En totu cas c'est ma vision du truc :)
Enfoirés de Nintendo, c'est à cause d'eux qu'on se prend la tête la dessus aujourd'hui ! Partie 1 du plan : perturber le public, Partie 2 du plan : prendre contrôle de la planète.
J'hésite à chaque fois à laisser des coms sur les articles de Game A paxe si c'est juste pour faire ouhaou ou supeeeer bon bé ça fait un peu groupie quoi.
Menstruel > C'est pas la peine de lutter, c'est les hormones, personne ne t'en voudra.
C'est toi qui dit alors ça que t'as toutes les raisons d'en vouloir aux tiennes ? T'as plus de poils sur le torse que sur l'cailloux, j'te fais dire, M'sieur Soyeux. :D
Profite bien de tes dernières 24h, ordure.
Non mais les hormones, c'est cool. Et Game A aussi.
Ces histoires de différenciation casual/hardcore comme dit l'autre c'est tempête dans un verre d'eau. J'suis sûr qu'il y a moyen de jouer hardcore à Kawashima (genre descendre en dessous d'une poignée de secondes pour faire 20 calculs mentaux) alors que je suis moi-même un parfait exemple de casual joueur de WoW (2 ans et demi pour arriver niveau 70, pas un seul objet violet et jamais un seul RAID à plus de 10, pour environ 1 heure de BG sur tout ce temps de jeu).

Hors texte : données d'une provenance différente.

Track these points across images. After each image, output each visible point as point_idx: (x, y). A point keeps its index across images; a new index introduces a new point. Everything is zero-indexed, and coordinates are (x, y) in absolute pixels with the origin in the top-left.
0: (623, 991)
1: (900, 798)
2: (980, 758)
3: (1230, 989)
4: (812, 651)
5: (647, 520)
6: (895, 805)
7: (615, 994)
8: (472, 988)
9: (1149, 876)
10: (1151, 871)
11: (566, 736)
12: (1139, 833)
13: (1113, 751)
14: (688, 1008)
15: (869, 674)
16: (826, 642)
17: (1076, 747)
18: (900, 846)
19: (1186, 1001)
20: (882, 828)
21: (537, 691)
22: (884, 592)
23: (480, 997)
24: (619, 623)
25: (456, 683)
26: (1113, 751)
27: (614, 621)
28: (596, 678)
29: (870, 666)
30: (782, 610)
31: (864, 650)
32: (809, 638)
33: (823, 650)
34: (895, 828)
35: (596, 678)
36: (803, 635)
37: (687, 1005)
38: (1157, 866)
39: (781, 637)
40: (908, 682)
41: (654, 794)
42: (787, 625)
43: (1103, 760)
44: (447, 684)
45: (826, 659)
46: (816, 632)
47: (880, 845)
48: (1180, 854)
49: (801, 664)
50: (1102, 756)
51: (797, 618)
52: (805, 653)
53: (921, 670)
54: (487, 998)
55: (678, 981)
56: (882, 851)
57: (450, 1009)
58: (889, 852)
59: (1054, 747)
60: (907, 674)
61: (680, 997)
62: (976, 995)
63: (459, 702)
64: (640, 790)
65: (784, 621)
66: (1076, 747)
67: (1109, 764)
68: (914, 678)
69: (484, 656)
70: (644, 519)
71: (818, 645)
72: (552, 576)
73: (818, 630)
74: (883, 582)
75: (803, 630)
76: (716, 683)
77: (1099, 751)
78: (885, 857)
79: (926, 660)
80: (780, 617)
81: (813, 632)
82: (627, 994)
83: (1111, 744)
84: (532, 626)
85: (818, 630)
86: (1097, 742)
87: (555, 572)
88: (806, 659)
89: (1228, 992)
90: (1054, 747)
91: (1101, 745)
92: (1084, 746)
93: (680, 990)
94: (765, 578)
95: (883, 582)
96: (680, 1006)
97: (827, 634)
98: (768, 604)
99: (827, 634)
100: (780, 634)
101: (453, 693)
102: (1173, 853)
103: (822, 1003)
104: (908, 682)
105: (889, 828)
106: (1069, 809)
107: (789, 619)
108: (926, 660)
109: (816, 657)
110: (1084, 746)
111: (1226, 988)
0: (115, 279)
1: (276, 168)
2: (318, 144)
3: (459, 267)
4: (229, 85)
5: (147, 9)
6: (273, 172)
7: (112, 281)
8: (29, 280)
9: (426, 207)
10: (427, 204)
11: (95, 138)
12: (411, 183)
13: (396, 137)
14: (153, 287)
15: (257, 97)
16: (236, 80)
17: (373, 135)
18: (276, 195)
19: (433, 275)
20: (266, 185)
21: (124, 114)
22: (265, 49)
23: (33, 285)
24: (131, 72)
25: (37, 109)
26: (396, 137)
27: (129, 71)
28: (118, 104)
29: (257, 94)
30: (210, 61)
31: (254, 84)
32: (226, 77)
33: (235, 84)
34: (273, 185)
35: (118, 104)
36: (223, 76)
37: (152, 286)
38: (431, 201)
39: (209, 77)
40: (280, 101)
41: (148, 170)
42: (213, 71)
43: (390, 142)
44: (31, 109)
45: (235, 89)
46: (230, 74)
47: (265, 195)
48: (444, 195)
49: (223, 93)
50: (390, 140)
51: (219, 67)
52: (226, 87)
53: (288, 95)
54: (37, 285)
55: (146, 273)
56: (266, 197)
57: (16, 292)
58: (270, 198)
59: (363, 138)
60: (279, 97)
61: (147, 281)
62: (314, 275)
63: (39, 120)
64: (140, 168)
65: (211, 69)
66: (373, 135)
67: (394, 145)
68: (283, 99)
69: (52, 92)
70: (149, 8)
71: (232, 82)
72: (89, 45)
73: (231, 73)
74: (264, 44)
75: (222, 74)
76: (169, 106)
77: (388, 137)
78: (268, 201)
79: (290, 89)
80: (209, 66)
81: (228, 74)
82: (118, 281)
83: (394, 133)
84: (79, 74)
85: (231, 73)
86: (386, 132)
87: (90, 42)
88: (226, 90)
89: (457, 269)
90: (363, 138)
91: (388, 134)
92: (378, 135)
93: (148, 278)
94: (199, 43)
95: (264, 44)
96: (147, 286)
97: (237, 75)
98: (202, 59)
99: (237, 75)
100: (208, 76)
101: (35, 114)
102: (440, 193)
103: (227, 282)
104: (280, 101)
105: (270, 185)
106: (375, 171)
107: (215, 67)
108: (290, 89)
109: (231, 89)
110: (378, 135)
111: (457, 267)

Bon par contre j'avoue être en train de lentement sombrer core (et âme - ça c'est du calembour de qualitay) sur Team Fortress 2, ce qui m'empêche d'écrire des articles pour 198X. Halp !
D'abord, merci pour cet article long et intéressant. Si je peux me permettre de donner mon point de vue, je pense que l'apparition de l'opposition casual/hardcore n'est qu'une étape marquant l'évolution du média jeux vidéo. Pourquoi ? Revenons 5 ans en arrière ( ou 10 ans, peu importe, avant l'apparition du hardcore gamer). Il n'existe à l'époque que des joueurs et des non-joueurs, en tout cas dans les études scientifiques qui sont menées et dans la définition des cibles marketing. Bien sûr, certains jeux sont plus orienté vers tel ou tel public (les garçons, les filles, les moins de 8 ans...) mais il n'y a pas vraiment de différenciation. Regardons maintenant un autre média, proche du jeu vidéo, mais plus âgé (et plus mature) : le cinéma. Que voyons nous parmi ses amateurs ? Une très grande variété de profils, selon le genre de film et le nombre de films vus par les différents spectateurs chaque année. Non seulement certain ne vont au cinéma qu'une fois par an et d'autre plusieurs fois par semaine, mais il existe en sus une grande variété de genres. On va de l'amateur exclusif de films gores au cinéphile boulimique, en passant par l'amateur qui ira voir trois comédies dans l'année en tout et pour tout. Les personnes qui analysent le cinéma et son public possèdent donc une grille bien plus large que 2 catégories de spectateurs. C'est ce qui arrivera au jeu vidéo dans quelques années.
Jeu pour fille = Bullshit
La définition de "hardcore gamer" m'échappe quelque peu, surtout quand je lis que ce phénomène date de 5 à 10 ans : comment définissait-on alors les différents types de joueurs dans les années 80 ou 90 ? Joueurs et non-joueurs, ça me semble un peu court comme typologie.